#### Brief:
Look for the word "subtitle" in the entries below, then copy every line that has it.

(Items listed in a dataset)
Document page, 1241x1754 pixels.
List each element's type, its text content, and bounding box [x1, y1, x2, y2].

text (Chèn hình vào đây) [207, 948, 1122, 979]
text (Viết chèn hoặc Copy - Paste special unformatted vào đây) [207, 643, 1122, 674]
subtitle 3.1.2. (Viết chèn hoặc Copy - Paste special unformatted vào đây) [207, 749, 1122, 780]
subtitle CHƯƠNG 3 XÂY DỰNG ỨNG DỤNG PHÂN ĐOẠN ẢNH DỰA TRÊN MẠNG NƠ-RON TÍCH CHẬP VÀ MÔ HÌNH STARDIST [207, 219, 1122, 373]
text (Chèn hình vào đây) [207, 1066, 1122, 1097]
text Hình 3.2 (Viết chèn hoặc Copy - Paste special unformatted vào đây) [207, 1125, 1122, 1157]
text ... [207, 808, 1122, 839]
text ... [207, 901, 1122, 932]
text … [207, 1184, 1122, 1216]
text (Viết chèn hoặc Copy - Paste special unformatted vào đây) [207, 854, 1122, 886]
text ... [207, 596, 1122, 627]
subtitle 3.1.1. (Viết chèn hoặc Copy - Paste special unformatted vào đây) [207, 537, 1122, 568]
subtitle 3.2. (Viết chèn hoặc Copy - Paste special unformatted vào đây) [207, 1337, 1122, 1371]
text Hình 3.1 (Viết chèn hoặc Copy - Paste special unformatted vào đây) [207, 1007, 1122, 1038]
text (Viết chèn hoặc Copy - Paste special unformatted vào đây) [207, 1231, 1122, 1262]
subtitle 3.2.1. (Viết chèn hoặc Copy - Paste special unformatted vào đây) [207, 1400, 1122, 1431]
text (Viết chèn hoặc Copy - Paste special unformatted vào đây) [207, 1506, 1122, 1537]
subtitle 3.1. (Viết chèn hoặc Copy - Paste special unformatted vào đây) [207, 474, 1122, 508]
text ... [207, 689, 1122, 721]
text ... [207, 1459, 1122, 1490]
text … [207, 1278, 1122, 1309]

#### Worked solution:
subtitle 3.1.2. (Viết chèn hoặc Copy - Paste special unformatted vào đây) [207, 749, 1122, 780]
subtitle CHƯƠNG 3 XÂY DỰNG ỨNG DỤNG PHÂN ĐOẠN ẢNH DỰA TRÊN MẠNG NƠ-RON TÍCH CHẬP VÀ MÔ HÌNH STARDIST [207, 219, 1122, 373]
subtitle 3.1.1. (Viết chèn hoặc Copy - Paste special unformatted vào đây) [207, 537, 1122, 568]
subtitle 3.2. (Viết chèn hoặc Copy - Paste special unformatted vào đây) [207, 1337, 1122, 1371]
subtitle 3.2.1. (Viết chèn hoặc Copy - Paste special unformatted vào đây) [207, 1400, 1122, 1431]
subtitle 3.1. (Viết chèn hoặc Copy - Paste special unformatted vào đây) [207, 474, 1122, 508]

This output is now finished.